No distrust made him waver concerning the promise of God, but he grew strong in his faith as he gave glory to God, fully convinced that God was able to do what he had promised. That is why his faith was “counted to him as righteousness.”
 
But the words “it was counted to him” were not written for his sake alone, but for ours also. It will be counted to us who believe in him who raised from the dead Jesus our Lord, who was delivered up for our trespasses and raised for our justification.

After a year and a half in Africa I feel like I write the same blog over and over again: light vs. dark; the tug of orphans at my own heart and the heart of God; the brief, beautiful reminders of redemption and the confident, if impatient, longing for full redemption; the ever deepening “amen. come, Lord Jesus.” that comes in the last strokes of scripture and in every moment we feel the bite of the world.

It all adds up to a moment I can’t get out of, or, perhaps, the moment we all find ourselves in: the tension that comes between the resurrection and the kingdom fully come.

For now we see in a mirror dimly, but then face to face; now I know in part, but then I shall know fully just as I have been fully known. – Paul (the fierce terrorist who met fiercer grace)

Thanks for reading these things.

Your eyes must be burned out by now.  If I was something more financially rigged than a missionary we could all go to the optometrist on my dime, at the same time even, one big party of getting our sight back and comparing prescriptions.  I’d get some glasses like Elvis Costello and you could try something slick like disposable contacts.

maybe someday.

grace and peace.

3 Comments

  1. matt! I ove this blog, even though it made me cry. I miss those times, though when all feels lost and then God shows up. Hold on to those moments! Know that I am praying for you and am Glad you are over there, making a differnece in so many lives!

    PS. I took my students to the arc cause they work there now, and I saw one of your green shirts. I thought of and missed you!

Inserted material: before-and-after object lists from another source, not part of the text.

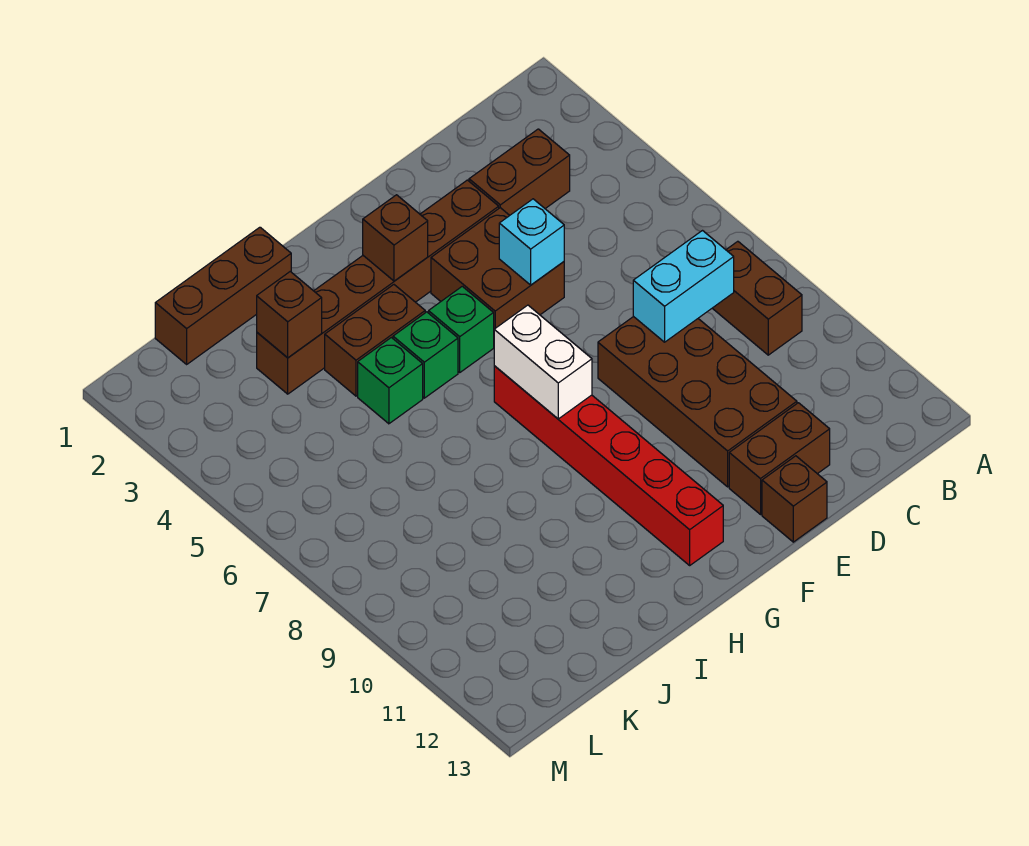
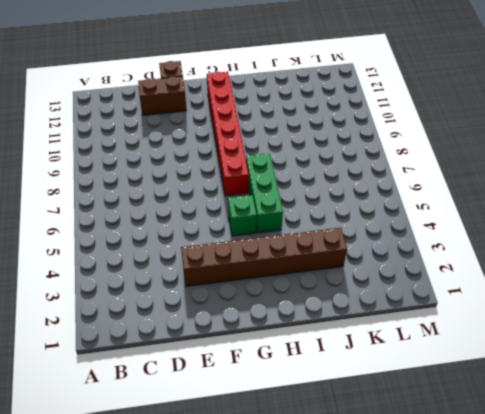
green 1x3 brick [246,154,283,233] -> green 1x1 brick [393,312,458,398]
none -> brown 1x2 brick [712,241,802,355]
none -> brown 1x2 brick [469,129,570,215]
none -> brown 2x4 brick [598,316,797,487]

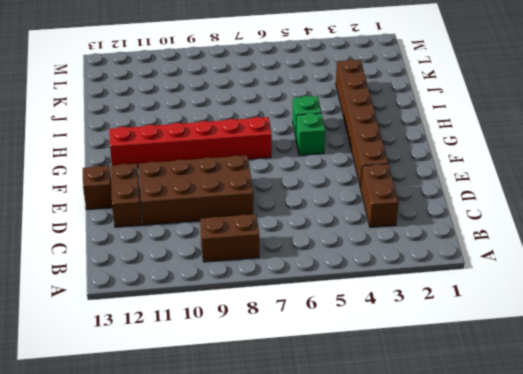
none -> brown 2x2 brick [431,208,564,329]
none -> brown 1x2 brick [325,285,425,396]
none -> brown 1x3 brick [155,227,291,364]

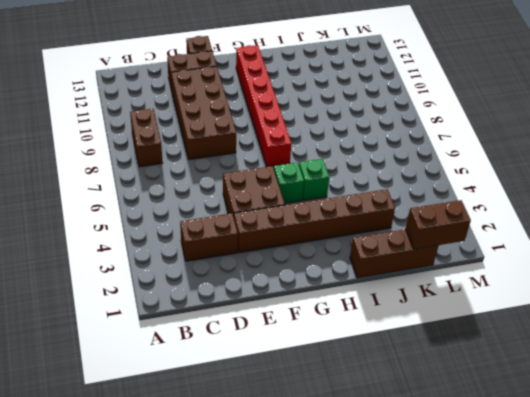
brown 1x2 brick [406,200,471,249] -> brown 1x2 brick moved to [325,285,425,396]
none -> green 1x1 brick [358,338,423,424]
none -> cyan 1x2 brick [633,231,734,342]
none -> cyan 1x1 brick [499,199,564,285]

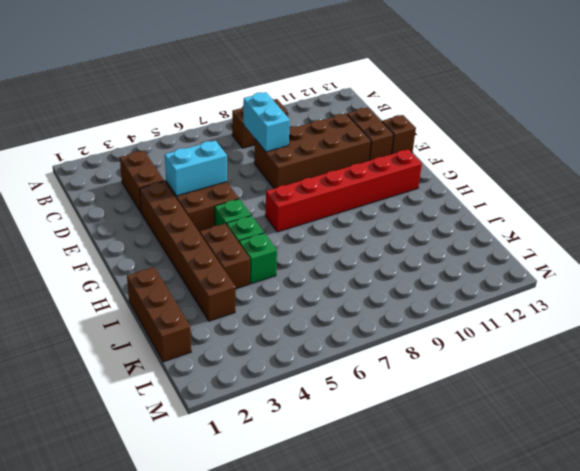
cyan 1x2 brick [165,141,227,196] -> cyan 1x1 brick [499,199,564,285]
none -> brown 1x1 brick [363,195,428,281]
none -> white 1x2 brick [494,305,592,419]
none -> brown 1x1 brick [257,272,322,358]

    PPS. No one else better be stealing my goodnights! =).

    praying for you!

  2. You are a poet, Matt. To see and write about both the splendor and the repulsiveness of an area with such images is a gift. Just like God, you see in these people something so lovely, yet also the grip of sin and Satan that permeates the area.
    Fight on, soldier!

  3. My eyes do burn, but it’s because your writing caused a girl to cry. Thanks for sharing your heart, it is beautiful.